Pandemic Flu, Weather, Earthquake, Toxic Spill, extended outages of power, water, other broken infrastructure should be the object of sandtable exercises, at a minimum, to game through what (might likely) work in these scenarios.

Rather makes removable media a bit of a problem during times of "saw fan, engaged same", not to mention getting to the unnetworked unautomated and unavailable mélange of annotated manuals and Post It notes which, don't you know, are the keys to the kingdom, whether one acknowledges that or not.

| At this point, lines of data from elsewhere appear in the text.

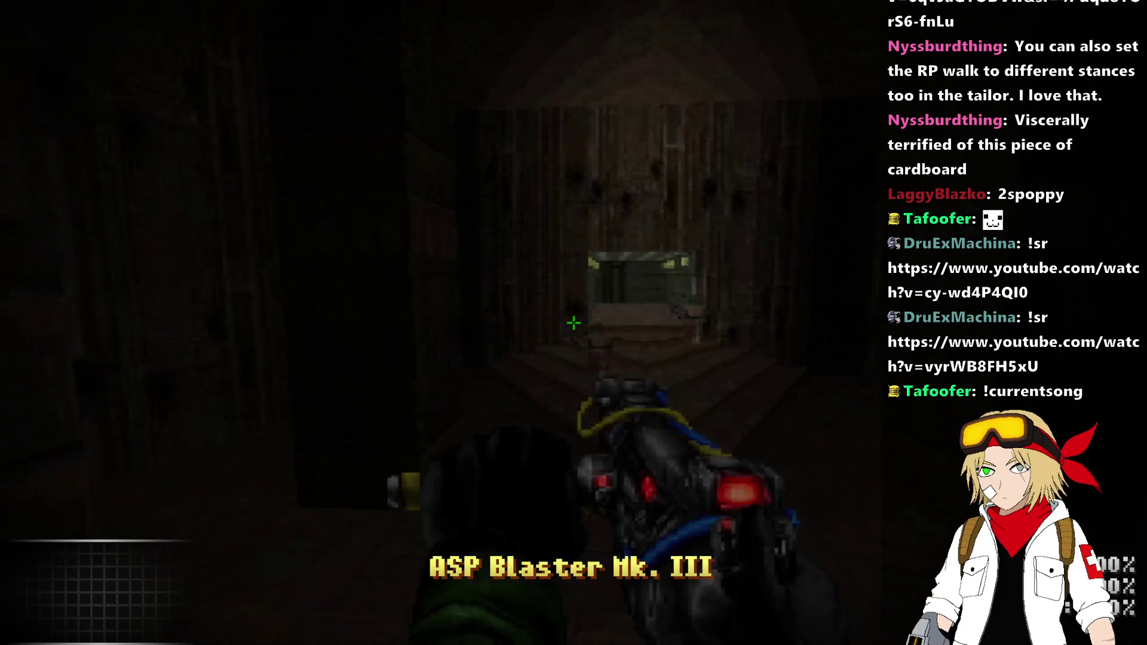
{"action": "key", "text": "w"}
{"action": "left_click", "coordinate": [573, 323]}
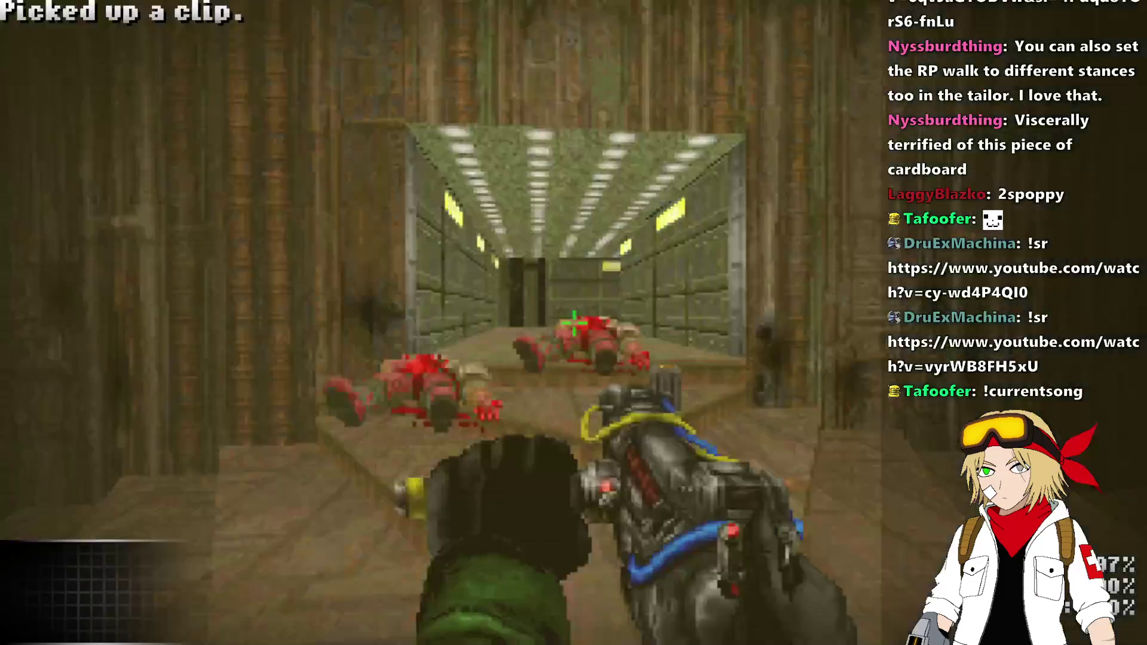
{"action": "key", "text": "w"}
{"action": "left_click", "coordinate": [573, 322]}
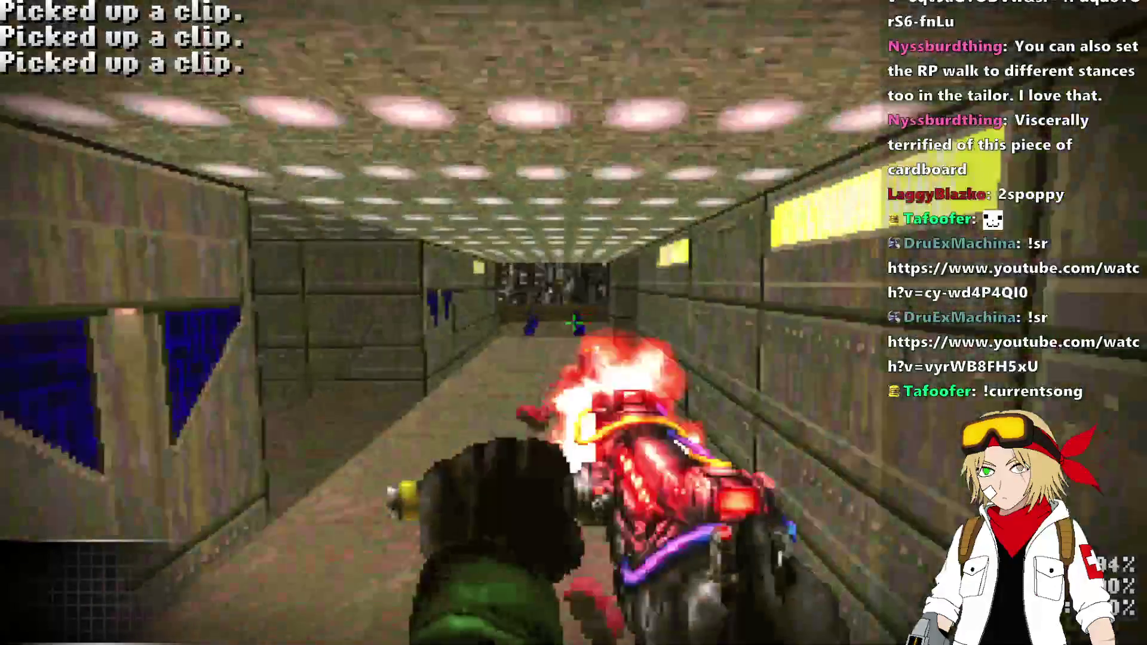
{"action": "key", "text": "w"}
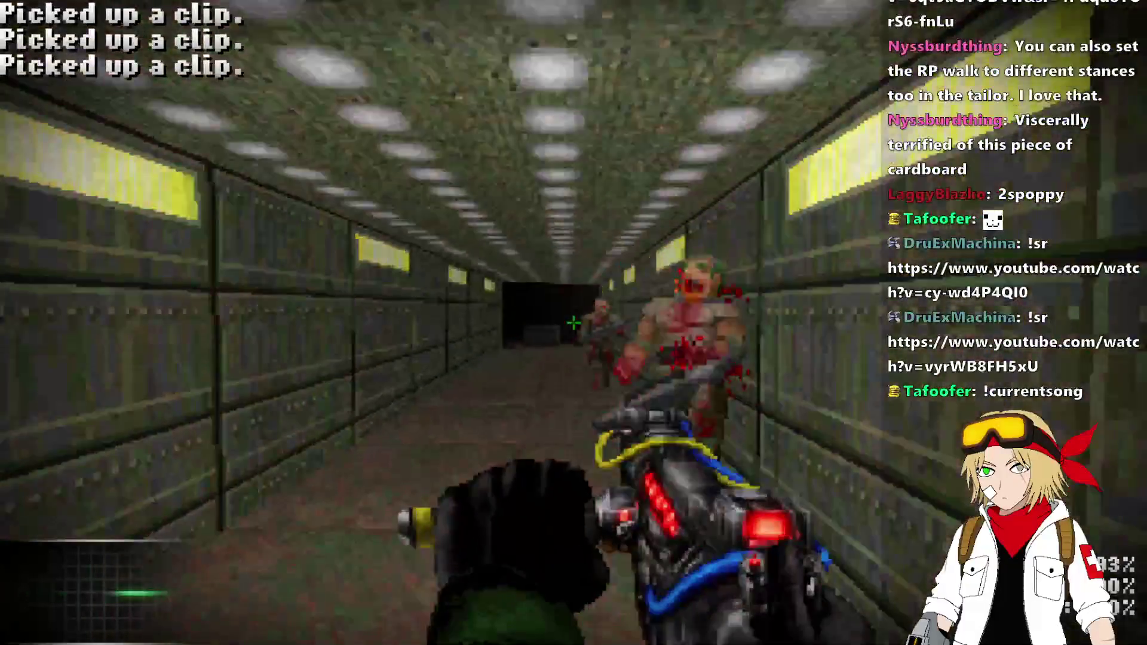
{"action": "left_click", "coordinate": [573, 322]}
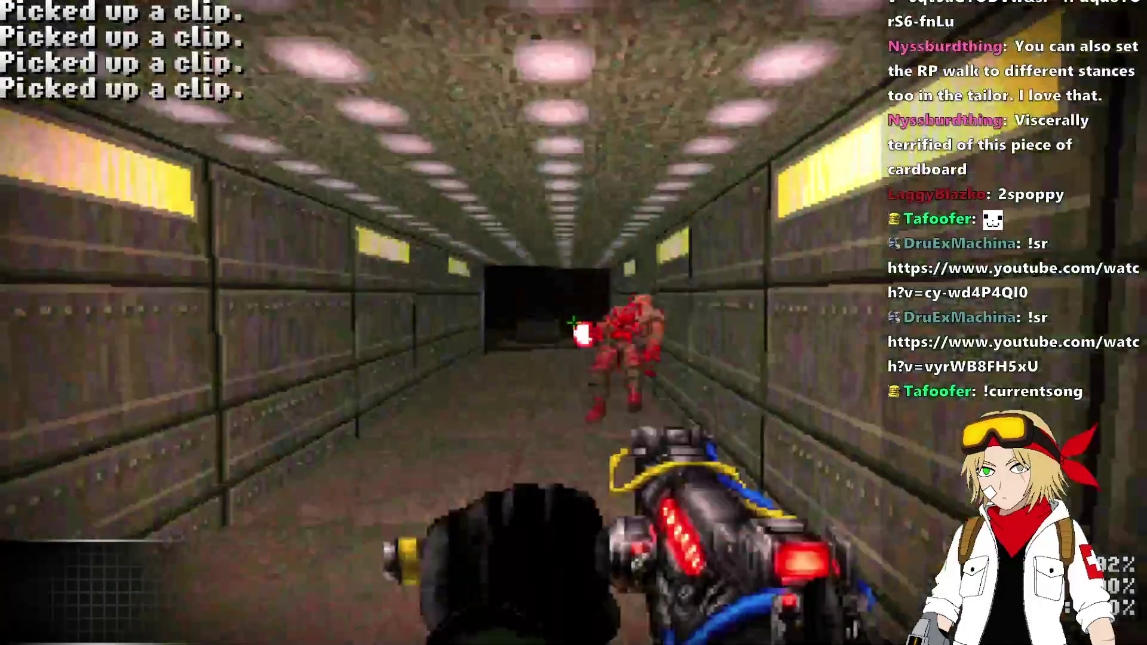
{"action": "key", "text": "w"}
{"action": "key", "text": "alt+Tab"}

The adhocracy of portable data (iPhone, et.al.)seems to drive the industry towards some sort of nexus, wherein the overall practice and form of storage management and optimization will trend toward something that looks very much like Open Source toolkits and standards. For some this will be the defining disaster; however, other mature technology (e.g., MVS et seq) informs us that the core functionality and benefits of the "mature" technology do not by any means always disappear, but become the subject of new core businesses and invention. Ye Olde Virtual Machine has shown a tenacity in meeting the market need, albeit in quite new forms.
So, vis a vis Disaster Recovery, the pressure is on for shifts that make for highly interoperable and fungible networked storage resources (think Googleplex) with arbitrarily attached processing and storage tools. A lot of the "math" to predict the future comes from the good works of people like Gene Amdahl and Jim Gray (of Microsoft fame) in that a feasibility test can be accomplished with relative ease; with new cost factors and performance factors in hand, the maxim of "in the long run, all costs are variable" will again prove in with new invention. Of particular interest will be the results of open standards initiatives (akin to Web 3.0 posited mechanisms)where ontology will bloom like kudzu in Dixie.

And that, as the young lady informs us, is "hot".